Task objective:
Reproduce, exactly, the lines of the material below from the line containing "(907, 402) = (957, 354): none -> toy house" through the line containing "(217, 496) = (549, 416): toy", with both end lines included and nothing else.

- - - -

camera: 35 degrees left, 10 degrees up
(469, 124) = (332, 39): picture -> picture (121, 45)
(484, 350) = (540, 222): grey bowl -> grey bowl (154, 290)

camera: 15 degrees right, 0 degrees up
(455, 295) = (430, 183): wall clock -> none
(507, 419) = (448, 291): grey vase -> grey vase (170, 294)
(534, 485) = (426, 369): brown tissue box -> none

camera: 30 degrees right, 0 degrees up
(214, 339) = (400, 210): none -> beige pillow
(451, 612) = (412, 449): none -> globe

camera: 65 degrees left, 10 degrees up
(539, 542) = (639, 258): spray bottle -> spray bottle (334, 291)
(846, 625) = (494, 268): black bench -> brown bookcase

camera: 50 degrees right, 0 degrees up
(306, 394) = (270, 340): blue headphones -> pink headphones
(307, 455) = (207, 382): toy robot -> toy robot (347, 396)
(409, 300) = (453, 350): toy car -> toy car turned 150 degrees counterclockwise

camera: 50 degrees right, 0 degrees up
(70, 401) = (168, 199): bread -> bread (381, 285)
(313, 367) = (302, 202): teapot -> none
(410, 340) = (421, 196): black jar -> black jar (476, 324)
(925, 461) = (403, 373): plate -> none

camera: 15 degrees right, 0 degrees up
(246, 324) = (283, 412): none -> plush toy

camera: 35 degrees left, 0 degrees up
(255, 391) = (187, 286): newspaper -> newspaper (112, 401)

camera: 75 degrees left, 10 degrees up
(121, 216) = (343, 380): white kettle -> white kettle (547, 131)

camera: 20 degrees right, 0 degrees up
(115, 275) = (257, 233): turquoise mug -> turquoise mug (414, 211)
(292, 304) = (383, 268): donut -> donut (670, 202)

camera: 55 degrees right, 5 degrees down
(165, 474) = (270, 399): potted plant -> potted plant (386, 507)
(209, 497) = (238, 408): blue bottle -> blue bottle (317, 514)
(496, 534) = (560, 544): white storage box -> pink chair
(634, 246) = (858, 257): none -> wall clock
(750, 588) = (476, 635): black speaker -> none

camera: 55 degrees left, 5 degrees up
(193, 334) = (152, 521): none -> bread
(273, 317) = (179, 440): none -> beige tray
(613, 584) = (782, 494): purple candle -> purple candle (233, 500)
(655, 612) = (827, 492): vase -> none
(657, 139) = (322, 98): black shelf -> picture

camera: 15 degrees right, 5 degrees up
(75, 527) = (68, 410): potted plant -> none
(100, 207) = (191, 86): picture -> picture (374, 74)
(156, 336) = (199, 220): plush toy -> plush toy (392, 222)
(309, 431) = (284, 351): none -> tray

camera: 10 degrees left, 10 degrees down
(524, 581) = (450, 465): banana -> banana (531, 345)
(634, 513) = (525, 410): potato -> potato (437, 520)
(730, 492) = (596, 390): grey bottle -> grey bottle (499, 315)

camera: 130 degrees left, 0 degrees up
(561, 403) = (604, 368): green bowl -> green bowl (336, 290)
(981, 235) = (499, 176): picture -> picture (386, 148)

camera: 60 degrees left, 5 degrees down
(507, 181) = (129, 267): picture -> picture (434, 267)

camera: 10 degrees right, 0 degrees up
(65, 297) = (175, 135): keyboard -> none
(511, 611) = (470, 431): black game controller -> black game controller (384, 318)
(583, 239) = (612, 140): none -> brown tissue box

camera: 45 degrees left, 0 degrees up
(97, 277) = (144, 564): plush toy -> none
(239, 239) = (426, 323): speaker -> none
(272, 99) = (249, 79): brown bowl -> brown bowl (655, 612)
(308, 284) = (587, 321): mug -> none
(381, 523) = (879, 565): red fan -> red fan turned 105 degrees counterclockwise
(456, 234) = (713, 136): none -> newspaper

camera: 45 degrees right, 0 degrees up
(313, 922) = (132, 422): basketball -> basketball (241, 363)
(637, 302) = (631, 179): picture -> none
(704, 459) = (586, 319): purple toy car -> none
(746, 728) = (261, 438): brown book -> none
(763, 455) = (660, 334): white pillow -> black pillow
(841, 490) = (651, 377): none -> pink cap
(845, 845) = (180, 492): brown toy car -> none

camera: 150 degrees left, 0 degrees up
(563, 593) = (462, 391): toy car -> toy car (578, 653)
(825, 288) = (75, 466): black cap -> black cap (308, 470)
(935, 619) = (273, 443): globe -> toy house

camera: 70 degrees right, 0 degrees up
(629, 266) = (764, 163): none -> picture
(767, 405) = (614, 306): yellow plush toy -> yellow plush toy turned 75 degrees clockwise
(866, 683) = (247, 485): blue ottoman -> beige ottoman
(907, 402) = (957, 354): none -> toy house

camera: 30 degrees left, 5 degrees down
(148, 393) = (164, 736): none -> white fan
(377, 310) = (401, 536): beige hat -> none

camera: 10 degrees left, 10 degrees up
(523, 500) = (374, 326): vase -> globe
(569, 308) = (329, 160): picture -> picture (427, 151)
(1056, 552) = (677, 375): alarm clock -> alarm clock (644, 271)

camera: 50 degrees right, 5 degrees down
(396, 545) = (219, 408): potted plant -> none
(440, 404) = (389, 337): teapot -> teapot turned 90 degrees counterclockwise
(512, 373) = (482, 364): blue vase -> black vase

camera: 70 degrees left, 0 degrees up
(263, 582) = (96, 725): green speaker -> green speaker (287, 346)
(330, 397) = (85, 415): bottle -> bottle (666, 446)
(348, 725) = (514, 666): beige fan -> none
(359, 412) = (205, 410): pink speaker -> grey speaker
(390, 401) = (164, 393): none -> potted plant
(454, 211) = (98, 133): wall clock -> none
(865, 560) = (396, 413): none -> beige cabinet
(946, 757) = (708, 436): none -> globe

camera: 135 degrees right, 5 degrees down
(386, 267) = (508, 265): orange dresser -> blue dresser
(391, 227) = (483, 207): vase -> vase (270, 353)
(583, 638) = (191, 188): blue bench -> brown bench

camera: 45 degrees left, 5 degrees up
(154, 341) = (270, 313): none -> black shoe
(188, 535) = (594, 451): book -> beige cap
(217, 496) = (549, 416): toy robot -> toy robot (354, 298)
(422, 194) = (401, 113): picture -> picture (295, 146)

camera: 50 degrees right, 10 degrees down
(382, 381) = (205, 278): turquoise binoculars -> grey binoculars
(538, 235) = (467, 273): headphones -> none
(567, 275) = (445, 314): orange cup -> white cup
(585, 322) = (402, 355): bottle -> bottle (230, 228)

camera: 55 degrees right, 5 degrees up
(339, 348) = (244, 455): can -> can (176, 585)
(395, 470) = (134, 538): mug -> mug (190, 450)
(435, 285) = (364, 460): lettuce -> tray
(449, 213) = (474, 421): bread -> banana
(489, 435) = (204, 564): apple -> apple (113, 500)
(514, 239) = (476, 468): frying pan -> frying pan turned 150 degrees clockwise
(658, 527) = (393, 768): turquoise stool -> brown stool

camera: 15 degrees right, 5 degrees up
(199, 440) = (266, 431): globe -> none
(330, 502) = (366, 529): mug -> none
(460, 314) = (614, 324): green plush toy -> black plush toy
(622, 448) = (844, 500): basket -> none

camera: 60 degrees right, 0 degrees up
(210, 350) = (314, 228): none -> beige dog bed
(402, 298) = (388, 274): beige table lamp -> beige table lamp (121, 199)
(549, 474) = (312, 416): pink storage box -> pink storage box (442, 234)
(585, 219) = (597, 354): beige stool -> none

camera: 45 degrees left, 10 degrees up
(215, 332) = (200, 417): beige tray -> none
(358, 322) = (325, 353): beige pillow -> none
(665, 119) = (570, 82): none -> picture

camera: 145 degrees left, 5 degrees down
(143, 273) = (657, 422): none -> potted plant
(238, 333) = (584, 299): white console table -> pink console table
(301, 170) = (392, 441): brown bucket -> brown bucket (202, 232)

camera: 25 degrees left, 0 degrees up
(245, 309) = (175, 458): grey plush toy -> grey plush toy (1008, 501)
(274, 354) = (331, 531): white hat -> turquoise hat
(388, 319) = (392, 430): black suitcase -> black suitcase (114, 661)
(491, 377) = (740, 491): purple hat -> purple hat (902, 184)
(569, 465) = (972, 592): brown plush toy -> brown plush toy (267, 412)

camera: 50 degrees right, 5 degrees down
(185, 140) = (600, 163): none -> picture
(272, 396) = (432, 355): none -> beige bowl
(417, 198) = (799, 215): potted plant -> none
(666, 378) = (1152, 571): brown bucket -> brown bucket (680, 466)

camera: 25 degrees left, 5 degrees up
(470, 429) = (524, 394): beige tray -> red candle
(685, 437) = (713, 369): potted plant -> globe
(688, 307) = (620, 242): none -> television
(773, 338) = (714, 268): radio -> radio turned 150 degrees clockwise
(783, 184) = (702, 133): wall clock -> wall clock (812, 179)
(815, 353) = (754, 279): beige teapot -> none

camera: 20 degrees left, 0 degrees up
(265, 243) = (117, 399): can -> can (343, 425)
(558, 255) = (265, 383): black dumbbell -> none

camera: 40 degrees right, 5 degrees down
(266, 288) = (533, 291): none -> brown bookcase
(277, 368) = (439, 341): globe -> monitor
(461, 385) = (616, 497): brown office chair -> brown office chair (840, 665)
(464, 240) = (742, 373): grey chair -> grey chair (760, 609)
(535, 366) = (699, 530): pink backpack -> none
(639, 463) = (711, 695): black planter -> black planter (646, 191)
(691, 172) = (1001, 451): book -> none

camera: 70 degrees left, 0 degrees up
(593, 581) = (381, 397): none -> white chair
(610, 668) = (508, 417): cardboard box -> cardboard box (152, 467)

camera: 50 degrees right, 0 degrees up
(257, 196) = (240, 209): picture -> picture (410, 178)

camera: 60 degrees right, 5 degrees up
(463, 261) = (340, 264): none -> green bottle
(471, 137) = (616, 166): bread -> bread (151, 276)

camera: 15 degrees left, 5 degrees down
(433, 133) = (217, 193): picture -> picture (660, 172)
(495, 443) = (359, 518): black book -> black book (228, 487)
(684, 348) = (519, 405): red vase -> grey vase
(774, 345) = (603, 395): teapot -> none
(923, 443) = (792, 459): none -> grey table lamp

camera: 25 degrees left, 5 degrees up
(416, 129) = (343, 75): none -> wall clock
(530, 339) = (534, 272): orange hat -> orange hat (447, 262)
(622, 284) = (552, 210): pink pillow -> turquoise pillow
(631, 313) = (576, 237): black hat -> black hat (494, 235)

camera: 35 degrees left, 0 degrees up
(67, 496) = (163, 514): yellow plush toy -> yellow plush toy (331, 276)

- - - -

Exercise solution:
(907, 402) = (957, 354): none -> toy house

camera: 30 degrees left, 5 degrees down
(148, 393) = (164, 736): none -> white fan
(377, 310) = (401, 536): beige hat -> none

camera: 10 degrees left, 10 degrees up
(523, 500) = (374, 326): vase -> globe
(569, 308) = (329, 160): picture -> picture (427, 151)
(1056, 552) = (677, 375): alarm clock -> alarm clock (644, 271)

camera: 50 degrees right, 5 degrees down
(396, 545) = (219, 408): potted plant -> none
(440, 404) = (389, 337): teapot -> teapot turned 90 degrees counterclockwise
(512, 373) = (482, 364): blue vase -> black vase

camera: 70 degrees left, 0 degrees up
(263, 582) = (96, 725): green speaker -> green speaker (287, 346)
(330, 397) = (85, 415): bottle -> bottle (666, 446)
(348, 725) = (514, 666): beige fan -> none
(359, 412) = (205, 410): pink speaker -> grey speaker
(390, 401) = (164, 393): none -> potted plant
(454, 211) = (98, 133): wall clock -> none
(865, 560) = (396, 413): none -> beige cabinet
(946, 757) = (708, 436): none -> globe

camera: 135 degrees right, 5 degrees down
(386, 267) = (508, 265): orange dresser -> blue dresser
(391, 227) = (483, 207): vase -> vase (270, 353)
(583, 638) = (191, 188): blue bench -> brown bench

camera: 45 degrees left, 5 degrees up
(154, 341) = (270, 313): none -> black shoe
(188, 535) = (594, 451): book -> beige cap
(217, 496) = (549, 416): toy robot -> toy robot (354, 298)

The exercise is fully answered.